Can a Landlord Be Liable For Injuries Caused By Poor Maintenance If the Maintenance Was Outsourced?
As Owner of the Premises a Landlord Holds the Care and Control For the Maintenance of the Premises and May Be Liable For Negligent Maintenance. If Maintenance Is Responsibly Outsourced to a Qualified Contractor the Landlord May Avoid or Reduce Liability.
Understanding the Benefits of Hiring Professional Property Maintenance Services
A landlord is free to engage a contractor as an outsourced services supplier hired to perform the maintenance work that is statutorily prescribed as a duty of the landlord per section 20 of the Residential Tenancies Act, 2006, S.O. 2006, Chapter 17 and the extensive case law on the issue. Specifically, the Residential Tenancies Act, 2006, says:
20 (1) A landlord is responsible for providing and maintaining a residential complex, including the rental units in it, in a good state of repair and fit for habitation and for complying with health, safety, housing and maintenance standards.
As above, per the Residential Tenancies Act, 2006, exterior maintenance of the rental complex such as tree care, lawn mowing, snow plowing, ice salting, among many other things, as well as interior maintenance of rental units, such as repairs to plumbing, electrical, windows, doors, and even reasonably necessary painting, are legally the responsibility of the landlord. With this said, and although maintenance responsibilities are statutorily mandated upon the landlord, a landlord is permitted to delegate tasks to contractors, among other service providers. Indeed, it is common sense that although the landlord is responsible to ensure that maintenance is performed, the landlord may hire others to perform that maintenance. The right to outsource maintenance is obviously necessary as undoubtedly a landlord is personally unqualified and unequipped to perform each and every task that may be required such as snow plowing, plumbing repairs, electrical work, pest control, etc.).

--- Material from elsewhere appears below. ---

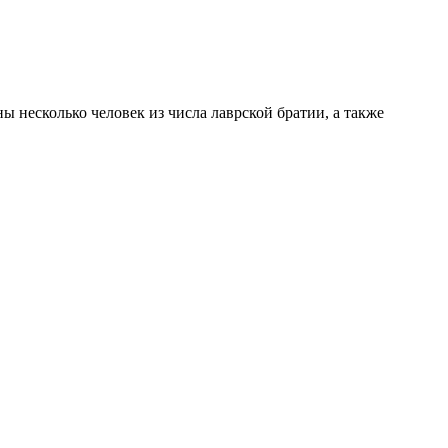
 несколько человек из числа лаврской братии, а также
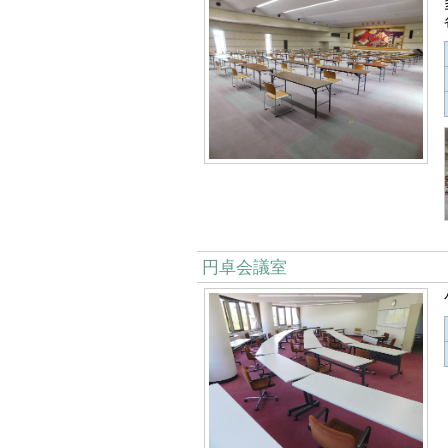
円卓会議室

In addition to the section 20 of the Residential Tenancies Act, 2006 requirement that the landlord be responsible for ensuring that maintenance work gets done, per the Occupier's Liability Act, R.S.O. 1990, c. O.2, the landlord also holds duties to ensure that the premises are reasonably safe for all persons, other than trespassers, while upon the premises. Accordingly, the landlord is both responsible to ensure that the work is done and the landlord is potentially liable if the work is done unreasonably and an injury results. Specifically, the Occupier's Liability Act states:
3 (1) An occupier of premises owes a duty to take such care as in all the circumstances of the case is reasonable to see that persons entering on the premises, and the property brought on the premises by those persons are reasonably safe while on the premises.

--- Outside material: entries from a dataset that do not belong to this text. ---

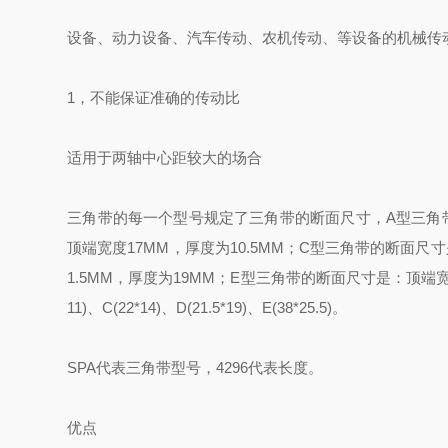
设备、动力设备、汽车传动、农机传动、等设备的机械传动L
1，不能保证准确的传动比
适用于两轴中心距较大的场合
三角带的每一个型号规定了三角带的断面尺寸，A型三角带
顶端宽度17MM，厚度为10.5MM；C型三角带的断面尺
1.5MM，厚度为19MM；E型三角带的断面尺寸是：顶端宽度38MM
11)、C(22*14)、D(21.5*19)、E(38*25.5)。
SPA代表三角带型号，4296代表长度。
优点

As an "occupier", per section 1 of the Occupier's Liability Act, and the duty prescribed in section 3 as above, a landlord must act reasonably in the performance of maintenance to ensure that persons, including the tenant but also guests of the tenant as well as strangers to the premises such as delivery persons, neighbours, etc., are reasonably safe. Furthermore, when the landlord diligently hires a contractor to perform services for which the contractor is adequately qualified to perform, the landlord may become protected from liability should the contractor fail to fulfill the Occupier's Liability Act obligations as delegated to the contractor by the landlord. This protection is provided by section 6 of of the Occupier's Liability Act which says:
6 (1) Where damage to any person or his or her property is caused by the negligence of an independent contractor employed by the occupier, the occupier is not on that account liable if in all the circumstances the occupier had acted reasonably in entrusting the work to the independent contractor, if the occupier had taken such steps, if any, as the occupier reasonably ought in order to be satisfied that the contractor was competent and that the work had been properly done, and if it was reasonable that the work performed by the independent contractor should have been undertaken.
With the above said, it is an obvious concern that the section 6 protection is likely unavailable where the landlord hires an unqualified contractor, such as the tenant, whereas the landlord may use a separate contract or clauses severable from a lease so to hire the tenant to perform the maintenance. While there are ways to legally hire the tenant, and thereby delegate the performance of maintenance to the tenant, the downside to the landlord is the loss of the protection provided within section 6 of the Occupier's Liability Act. Of course, if the tenant is genuinely a qualified contractor, the section 6 protection may be in place. Even more simply said, when a landlord hires a genuinely qualified contractor, the landlord is better protected from potential liability if a person is injured upon the premises due to a maintenance concern.
A landlord is both responsible to ensure that maintenance is performed as well as potentially liable for injuries if a person is injured upon the premises due to poor maintenance. A landlord may find certain liability defence avenues available when the landlord reasonably outsourced the property maintenance services to a properly qualified contractor.